Lo stabile di via del Caravaggio 105, definito “l’occupazione più grande d’Italia” e che ospitava almeno 127 famiglie e fino a 400 persone, è stato sgomberato. Non dalle forze di polizia ma dall’esito di una lunga azione amministrativa che ha visto impegnati tutti i livelli istituzionali per il rinvenimento di soluzioni immobiliari alternative. Torna così nella disponibilità della famiglia di costruttori Armellini lo stabile, mentre la metodologia applicata nel caso romano diventa già una buona pratica per la gestione dell’ordine pubblico evidenziata a livello nazionale.
Dove vanno le famiglie di via del Caravaggio
Al centro della risoluzione del problema Caravaggio 105, c’è stato il dialogo e la stretta sinergia fra amministrazione regionale, comunale, Ater e prefettura di Roma. Fra patrimonio regionale e dell’Azienda case popolari sono stati rinvenuti 80 appartamenti, altri 13 sono stati messi a disposizione dal Comune di Roma che ha erogato anche dei buoni affitto: progressivamente, dunque, gli occupanti hanno ottenuto delle soluzioni domiciliari alternative, il che ha consentito di terminare l’uso abitativo del palazzo.

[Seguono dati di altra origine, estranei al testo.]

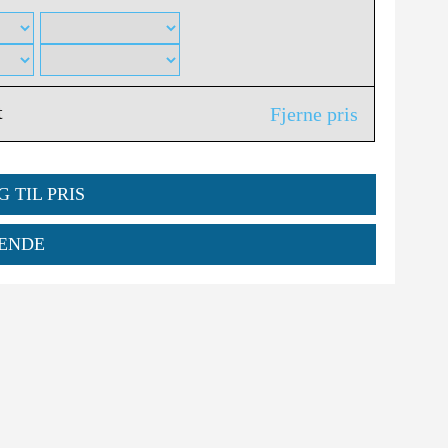
t
Fjerne pris
G TIL PRIS
ENDE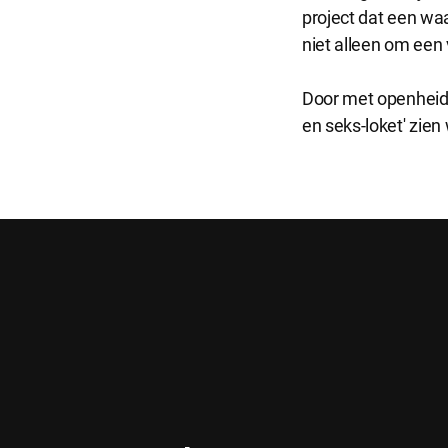
project dat een wa
Analytisch
niet alleen om een 
Analytische co
kunnen wij dez
Door met openheid,
en seks-loket' zien 
Marketing
Marketing coo
zoals Faceboo
Selecti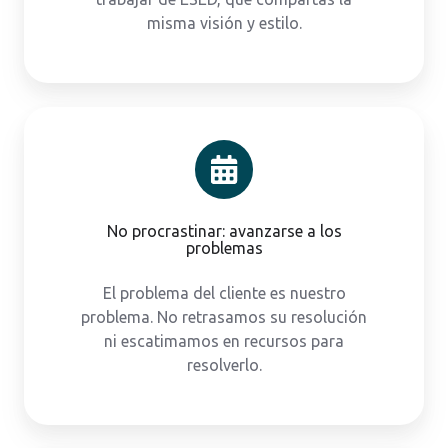
misma visión y estilo.
No procrastinar: avanzarse a los
problemas
El problema del cliente es nuestro
problema. No retrasamos su resolución
ni escatimamos en recursos para
resolverlo.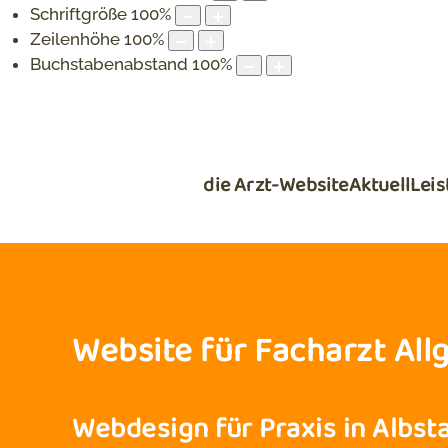
Schriftgröße
100
%
Zeilenhöhe
100
%
Buchstabenabstand
100
%
die Arzt-Website
Aktuell
Lei
Website für Facharzt All
Webdesign für Praxis in Albst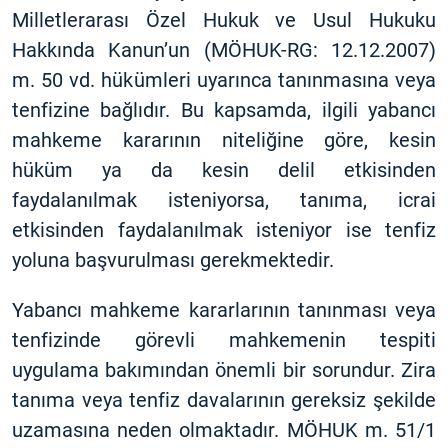
Milletlerarası Özel Hukuk ve Usul Hukuku
Hakkında Kanun’un (MÖHUK-RG: 12.12.2007)
m. 50 vd. hükümleri uyarınca tanınmasına veya
tenfizine bağlıdır. Bu kapsamda, ilgili yabancı
mahkeme kararının niteliğine göre, kesin
hüküm ya da kesin delil etkisinden
faydalanılmak isteniyorsa, tanıma, icrai
etkisinden faydalanılmak isteniyor ise tenfiz
yoluna başvurulması gerekmektedir.
Yabancı mahkeme kararlarının tanınması veya
tenfizinde görevli mahkemenin tespiti
uygulama bakımından önemli bir sorundur. Zira
tanıma veya tenfiz davalarının gereksiz şekilde
uzamasına neden olmaktadır. MÖHUK m. 51/1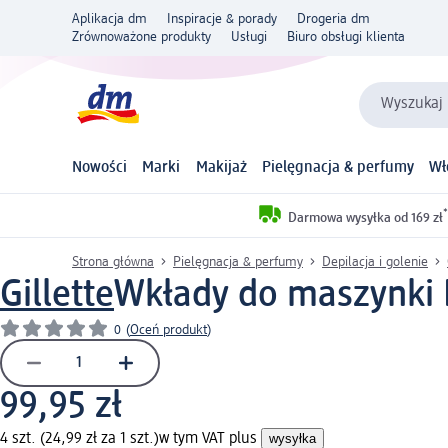
Aplikacja dm
Inspiracje & porady
Drogeria dm
Zrównoważone produkty
Usługi
Biuro obsługi klienta
Wyszukaj 
Nowości
Marki
Makijaż
Pielęgnacja & perfumy
Wł
*
Darmowa wysyłka od 169 zł
Strona główna
Pielęgnacja & perfumy
Depilacja i golenie
Gillette
Wkłady do maszynki P
0
(
Oceń produkt
)
99,95 zł
4 szt. (24,99 zł za 1 szt.)
w tym VAT plus
wysyłka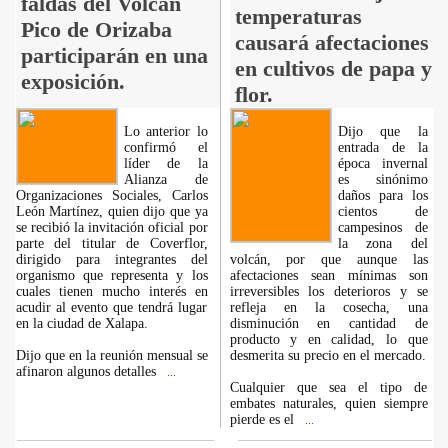
faldas del Volcán
temperaturas
Pico de Orizaba
causará afectaciones
participarán en una
en cultivos de papa y
exposición.
flor.
Lo anterior lo
Dijo que la
confirmó el
entrada de la
líder de la
época invernal
Alianza de
es sinónimo
Organizaciones Sociales, Carlos
daños para los
León Martínez, quien dijo que ya
cientos de
se recibió la invitación oficial por
campesinos de
parte del titular de Coverflor,
la zona del
dirigido para integrantes del
volcán, por que aunque las
organismo que representa y los
afectaciones sean mínimas son
cuales tienen mucho interés en
irreversibles los deterioros y se
acudir al evento que tendrá lugar
refleja en la cosecha, una
en la ciudad de Xalapa.
disminución en cantidad de
producto y en calidad, lo que
Dijo que en la reunión mensual se
desmerita su precio en el mercado.
afinaron algunos detalles
...
Cualquier que sea el tipo de
embates naturales, quien siempre
pierde es el
...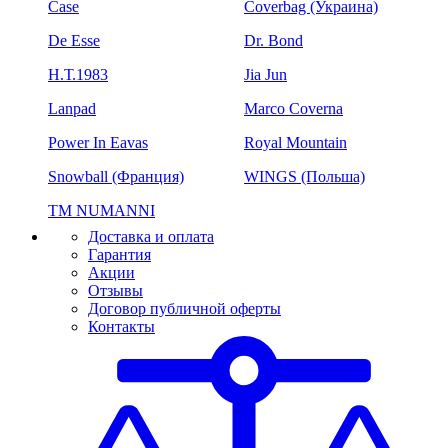
Case
Coverbag (Украина)
De Esse
Dr. Bond
H.Т.1983
Jia Jun
Lanpad
Marco Coverna
Power In Eavas
Royal Mountain
Snowball (Франция)
WINGS (Польша)
ТМ NUMANNI
Доставка и оплата
Гарантия
Акции
Отзывы
Договор публичной оферты
Контакты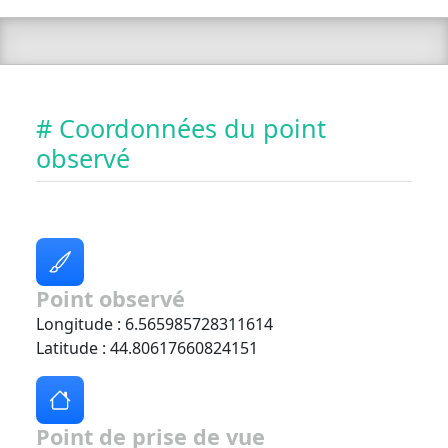
# Coordonnées du point
observé
Point observé
Longitude : 6.565985728311614
Latitude : 44.80617660824151
Point de prise de vue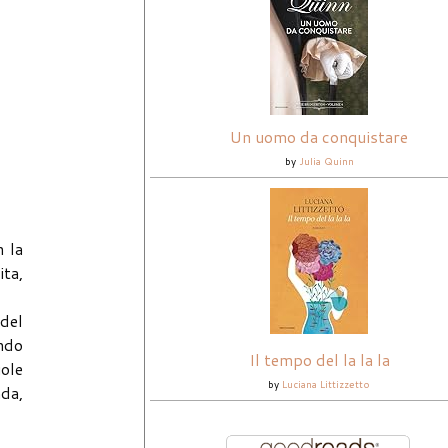
Un uomo da conquistare
by
Julia Quinn
n la
ita,
 del
endo
Il tempo del la la la
uole
by
Luciana Littizzetto
nda,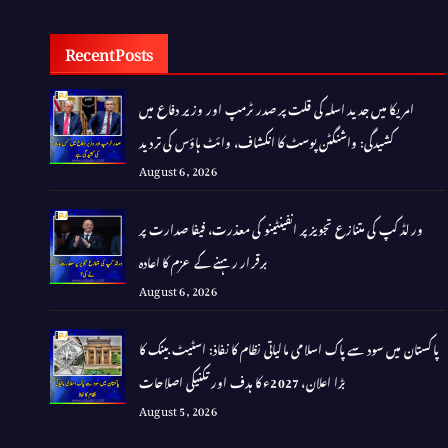
Recent Posts
امریکا میں جدید اسلہ کی قلت پر صدر ٹرمپ اور وزیر دفاع میں
کشیدگی: واشنگٹن پوسٹ کا انکشاف، وائٹ ہاؤس کی تردید
August 6, 2026
ورلڈ کپ کی متنازع تجویز پر انفینٹینو کی معذرت، فیفا صدارت پر
برقرار رہنے کے عزم کا اعادہ
August 6, 2026
پاکستان میں سود سے پاک اسلامی مالیاتی نظام کا نفاذ: اسٹیٹ بینک کا
بڑا اعلان، 2027ء کا ہدف اور تکنیکی اصلاحات
August 5, 2026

La storia dell'occupazione
Fino al 2013 lo stabile ospitava gli uffici dell’assessorato regionale al Patrimonio. Dopo la restituzione da parte dell’ente istituzionale alla proprietà privata era arrivata l’occupazione da parte dei movimenti per il diritto all’abitare. A favore della parte privata era stata emessa anche una sentenza del TAR del Lazio che ha disposto in passato un risarcimento del danno da 260mila euro al mese per il lucro cessante patito dai costruttori.
Video del 2019 - Valeriani visita l'occupazione di viale Caravaggio: "No agli sgomberi senza alternativa"
La soddisfazione degli enti
Le reazioni positive partono dal governo e arrivano agli enti di prossimità. La ministra dell’Interno Luciana Lamorgese diffonde una nota: “La riconsegna oggi ai proprietari di due immobili occupati da oltre sette anni in viale del Caravaggio assume un importante valore perché avviene senza l'uso della forza pubblica, al termine di una trattativa che ha consentito di trovare soluzioni abitative alternative grazie all'impegno profuso dalla regione Lazio e dal comune di Roma. La liberazione dei due stabili consente anche di chiudere una vicenda giudiziaria che grava pesantemente sulle casse dello Stato.